┌────────
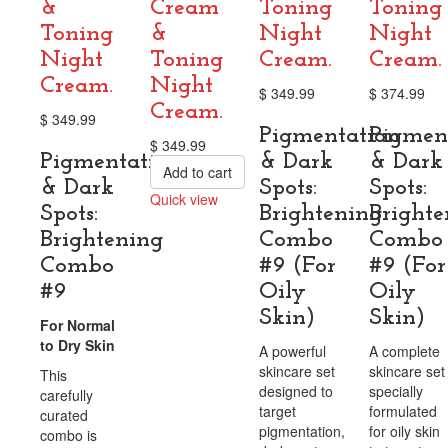
&
Cream
Toning
Toning
Toning
&
Night
Night
Night
Toning
Cream.
Cream.
Cream.
Night
$
349.99
$
374.99
Cream.
$
349.99
Pigmentation
Pigmen
$
349.99
Pigmentation
& Dark
& Dark
Add to cart
& Dark
Spots:
Spots:
Quick view
Spots:
Brightening
Brighte
Compare
Brightening
Combo
Combo
Combo
#9 (For
#9 (For
#9
Oily
Oily
Skin)
Skin)
For Normal
to Dry Skin
A powerful
A complete
skincare set
skincare set
This
designed to
specially
carefully
target
formulated
curated
pigmentation,
for oily skin
combo is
└────────
Drop the pictures, then repeat the material word for word.

&
Cream
Toning
Toning
Toning
&
Night
Night
Night
Toning
Cream.
Cream.
Cream.
Night
$
349.99
$
374.99
Cream.
$
349.99
Pigmentation
Pigmen
$
349.99
Pigmentation
& Dark
& Dark
Add to cart
& Dark
Spots:
Spots:
Quick view
Spots:
Brightening
Brighte
Compare
Brightening
Combo
Combo
Combo
#9 (For
#9 (For
#9
Oily
Oily
Skin)
Skin)
For Normal
to Dry Skin
A powerful
A complete
skincare set
skincare set
This
designed to
specially
carefully
target
formulated
curated
pigmentation,
for oily skin
combo is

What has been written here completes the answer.